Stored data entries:
※ ※ ※

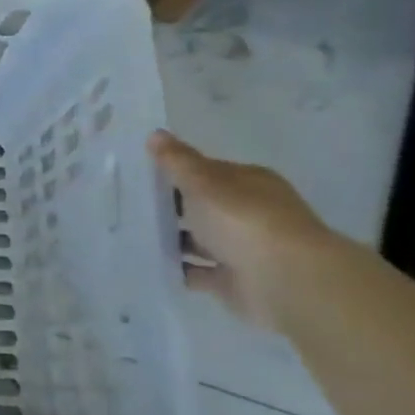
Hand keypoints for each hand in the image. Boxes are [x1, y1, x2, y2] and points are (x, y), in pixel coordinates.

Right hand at [148, 131, 340, 329]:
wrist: (284, 280)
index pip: (208, 172)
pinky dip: (180, 270)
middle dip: (173, 207)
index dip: (177, 172)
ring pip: (201, 240)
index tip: (142, 177)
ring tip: (134, 236)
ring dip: (175, 240)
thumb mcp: (203, 182)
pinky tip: (151, 265)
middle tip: (130, 206)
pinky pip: (200, 273)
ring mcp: (243, 249)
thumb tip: (155, 133)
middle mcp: (249, 213)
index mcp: (248, 183)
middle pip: (204, 207)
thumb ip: (178, 161)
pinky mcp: (234, 281)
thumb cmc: (243, 219)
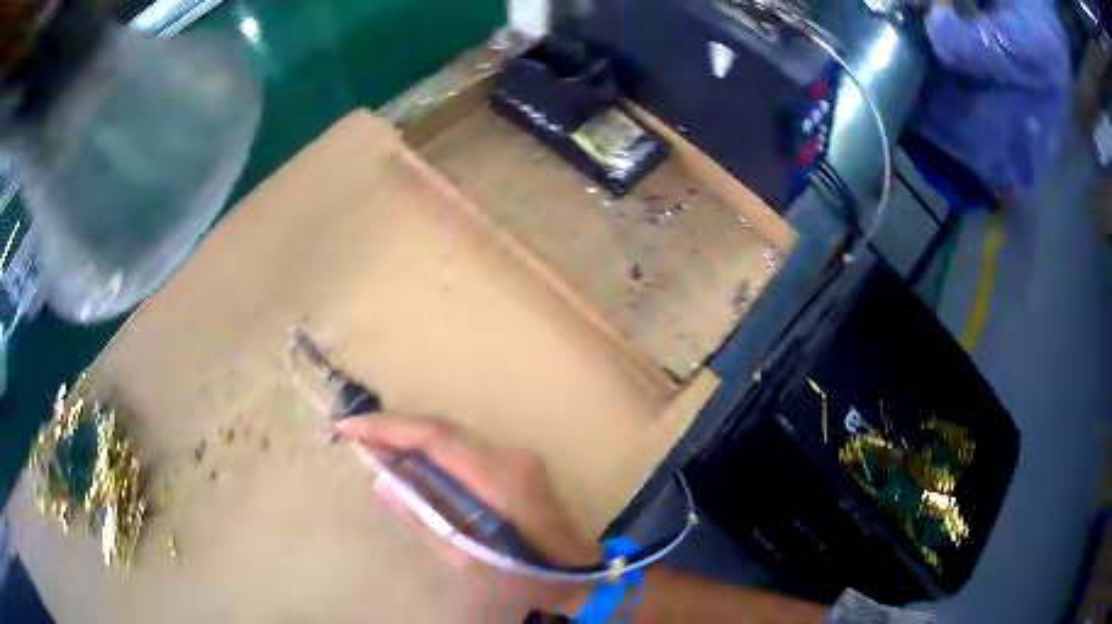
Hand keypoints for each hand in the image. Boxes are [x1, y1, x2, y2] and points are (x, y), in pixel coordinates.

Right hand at [334, 413, 601, 614]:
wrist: (578, 573)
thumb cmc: (524, 575)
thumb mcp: (468, 561)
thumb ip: (423, 520)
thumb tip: (381, 483)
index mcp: (499, 479)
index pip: (435, 437)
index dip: (389, 428)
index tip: (349, 428)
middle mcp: (509, 456)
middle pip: (442, 429)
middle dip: (393, 427)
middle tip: (351, 434)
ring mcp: (516, 456)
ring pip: (451, 434)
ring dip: (409, 436)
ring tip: (370, 444)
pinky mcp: (516, 463)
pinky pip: (462, 447)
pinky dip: (430, 449)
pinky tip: (407, 460)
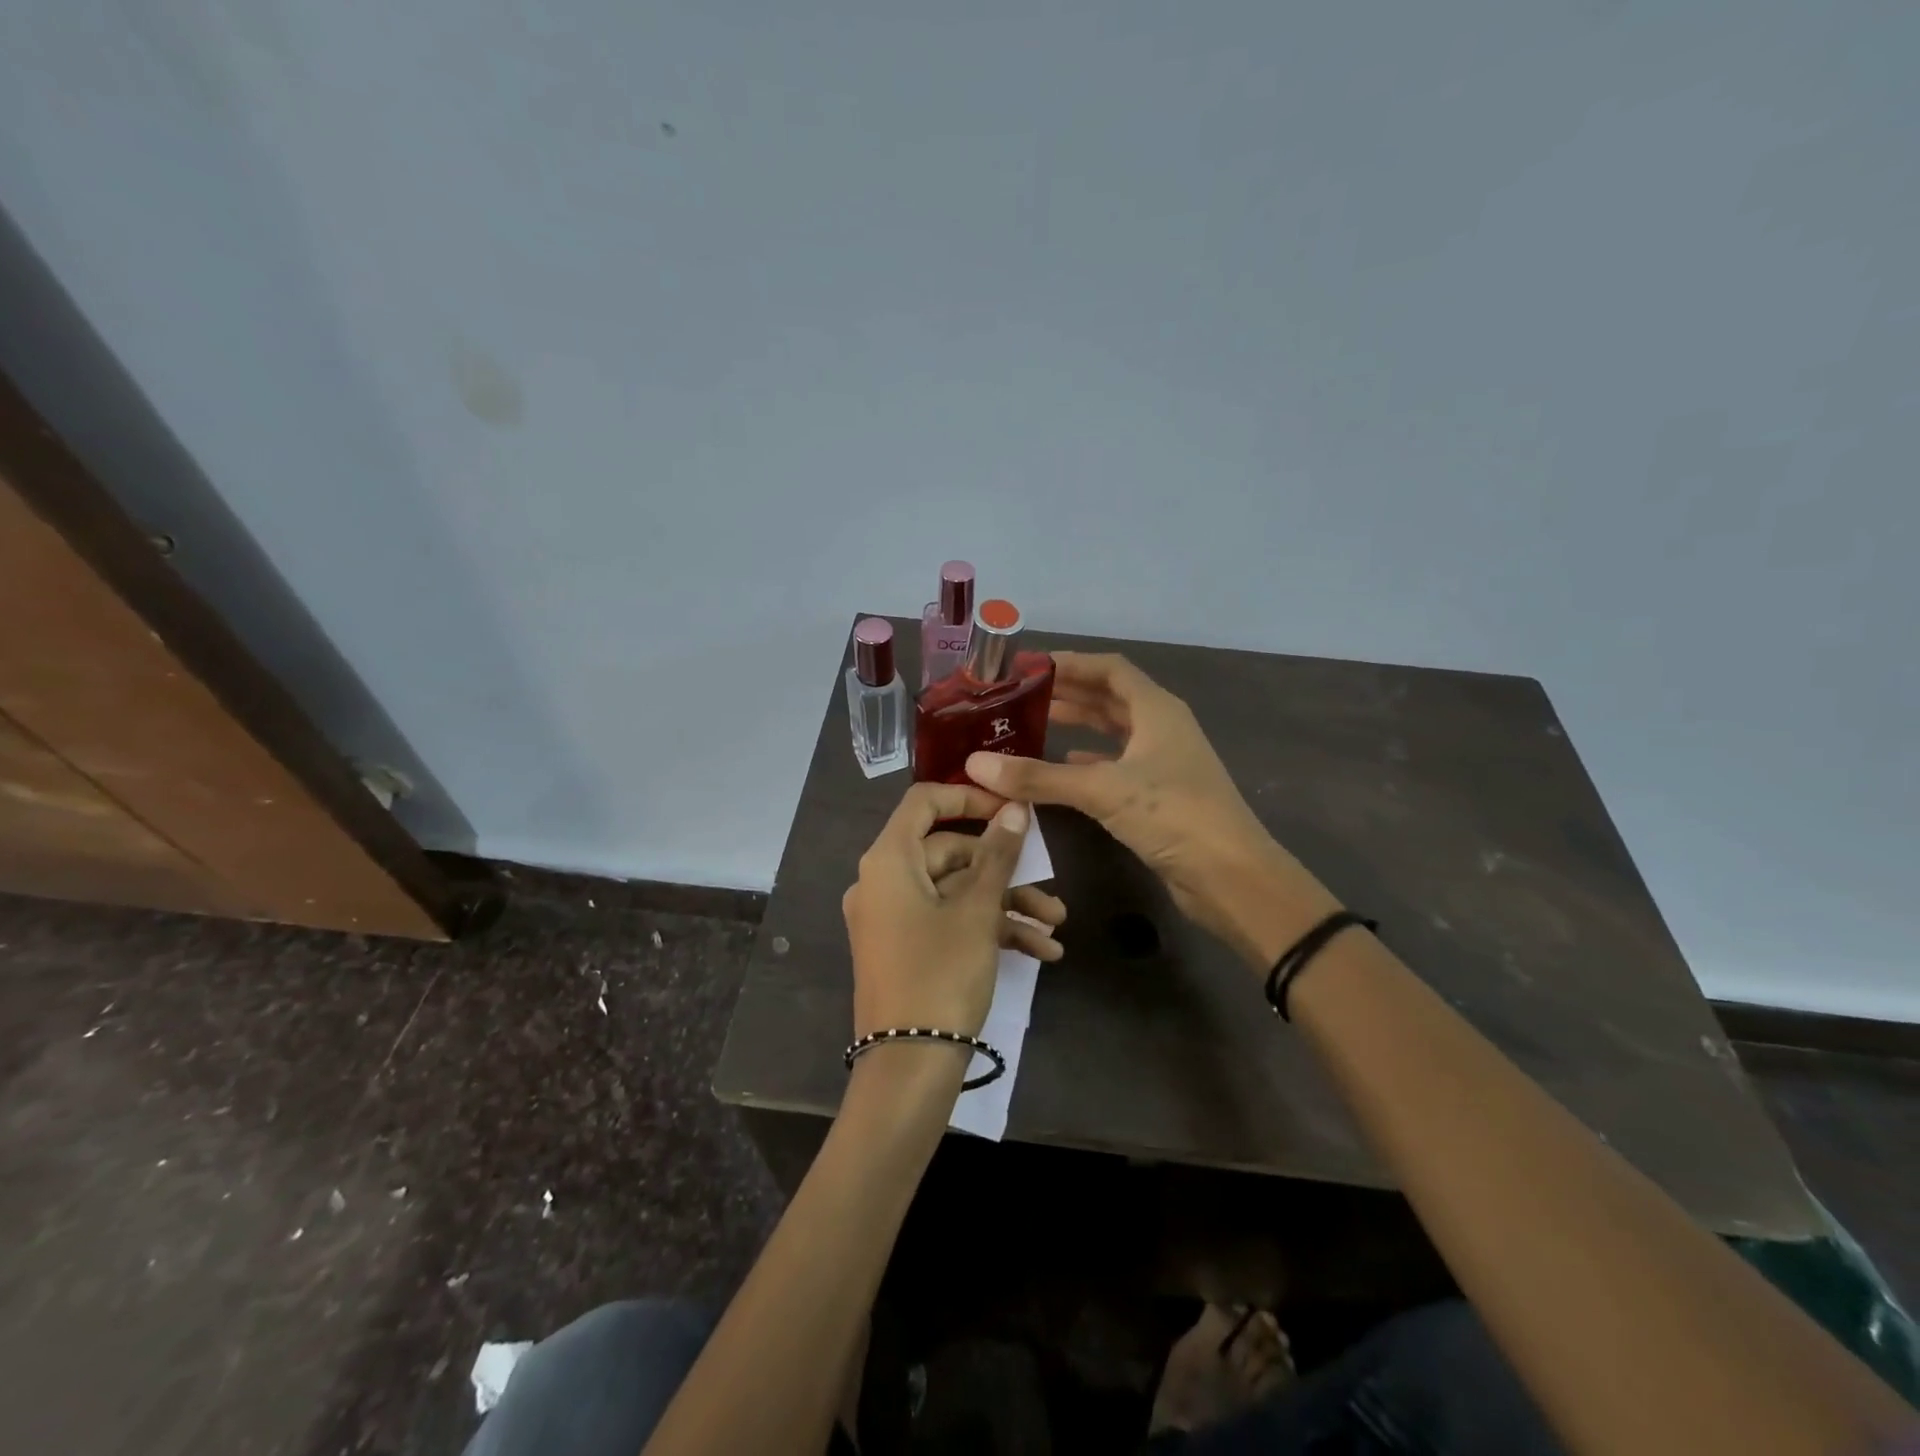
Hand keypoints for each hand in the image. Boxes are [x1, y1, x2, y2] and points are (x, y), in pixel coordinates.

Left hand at [842, 783, 1067, 1050]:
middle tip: (1049, 887)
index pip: (924, 802)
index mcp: (888, 861)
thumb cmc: (941, 974)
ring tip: (1056, 925)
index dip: (969, 796)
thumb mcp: (977, 911)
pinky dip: (990, 929)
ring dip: (1007, 904)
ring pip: (957, 891)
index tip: (1011, 807)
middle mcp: (885, 881)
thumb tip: (1015, 808)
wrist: (909, 1067)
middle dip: (1005, 870)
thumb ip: (998, 854)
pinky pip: (949, 921)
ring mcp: (895, 916)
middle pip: (949, 852)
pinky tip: (1041, 951)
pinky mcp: (907, 947)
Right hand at [965, 653, 1338, 966]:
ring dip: (1078, 726)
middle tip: (1020, 696)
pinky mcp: (1159, 795)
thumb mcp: (1102, 790)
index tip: (1029, 666)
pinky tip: (1062, 766)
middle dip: (1068, 693)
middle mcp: (1161, 728)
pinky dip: (1089, 762)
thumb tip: (976, 764)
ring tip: (1032, 724)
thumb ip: (1039, 776)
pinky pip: (1117, 766)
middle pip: (1110, 698)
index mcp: (1157, 710)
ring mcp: (1163, 762)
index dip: (1071, 662)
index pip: (1110, 669)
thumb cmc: (1173, 815)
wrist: (1230, 876)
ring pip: (1114, 732)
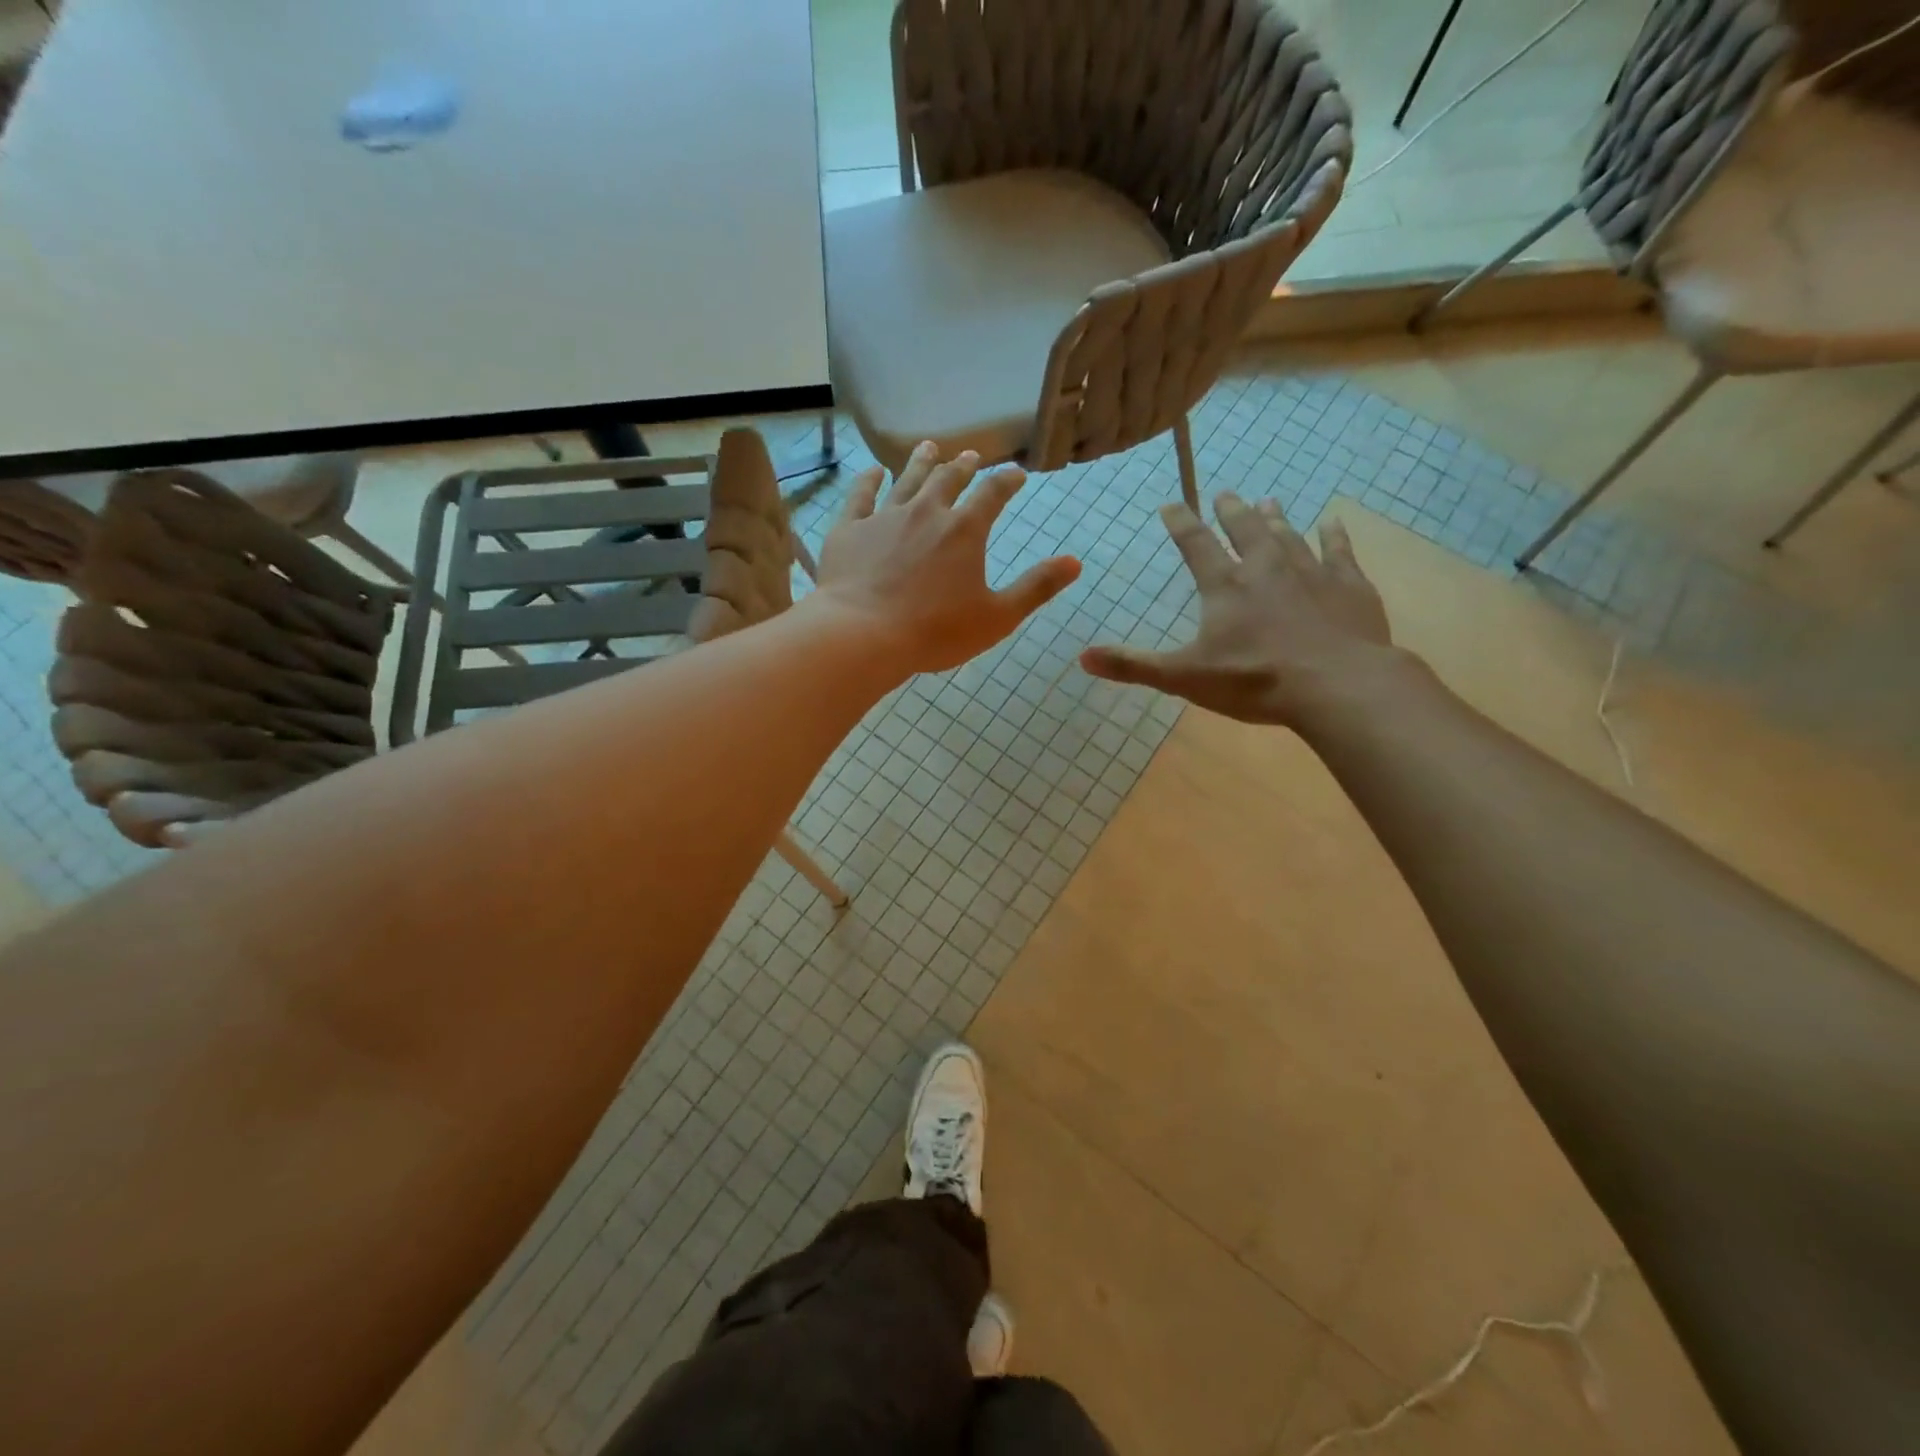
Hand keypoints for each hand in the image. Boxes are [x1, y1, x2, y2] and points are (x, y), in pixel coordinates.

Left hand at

※ ※ ※

[Task objective]:
Each line from the line containing "thumb cmc: (524, 575)" through the final line of the data above must be retyped exactly; nothing else, and no pictures, may appear.

[Task output]:
thumb cmc: (524, 575)
thumb mcp: (468, 561)
thumb ip: (423, 520)
thumb tip: (381, 483)
index mcp: (499, 479)
index pip: (435, 437)
index dip: (389, 428)
index tip: (349, 428)
middle mcp: (509, 456)
middle pip: (442, 429)
middle dip: (393, 427)
middle tip: (351, 434)
ring mcp: (516, 456)
ring pip: (451, 434)
ring dip: (409, 436)
ring tip: (370, 444)
pinky mcp: (516, 463)
pinky pip: (462, 447)
pinky dip: (430, 449)
pinky tip: (407, 460)
Hand keypoints for each hand in the image. Boxes are [x1, y1, x2, y2] and points are (x, y), in pixel coordinates.

Left hand at [842, 783, 1067, 1050]:
middle tip: (1049, 887)
index pip: (924, 802)
index mcp: (888, 861)
thumb cmc: (941, 974)
ring tip: (1056, 925)
index dip: (969, 796)
thumb mcp: (977, 911)
pinky dip: (990, 929)
ring dip: (1007, 904)
ring pip: (957, 891)
index tip: (1011, 807)
middle mcp: (885, 881)
thumb tip: (1015, 808)
wrist: (909, 1067)
middle dip: (1005, 870)
thumb ip: (998, 854)
pinky pip: (949, 921)
ring mcp: (895, 916)
middle pip: (949, 852)
pinky tip: (1041, 951)
pinky mcp: (907, 947)
Right hand at [965, 653, 1338, 966]:
ring dip: (1078, 726)
middle tip: (1020, 696)
pinky mcp: (1159, 795)
thumb mcp: (1102, 790)
index tip: (1029, 666)
pinky tip: (1062, 766)
middle dip: (1068, 693)
middle mcp: (1161, 728)
pinky dip: (1089, 762)
thumb tip: (976, 764)
ring tip: (1032, 724)
thumb ip: (1039, 776)
pinky pip: (1117, 766)
middle pip: (1110, 698)
index mcp: (1157, 710)
ring mcp: (1163, 762)
index dip: (1071, 662)
index pip: (1110, 669)
thumb cmc: (1173, 815)
wrist: (1230, 876)
ring pip: (1114, 732)
Hand keypoints for each hand in the image. Boxes are [x1, y1, x2, y2] and points are (x, y), in pixel coordinates.

Left hand at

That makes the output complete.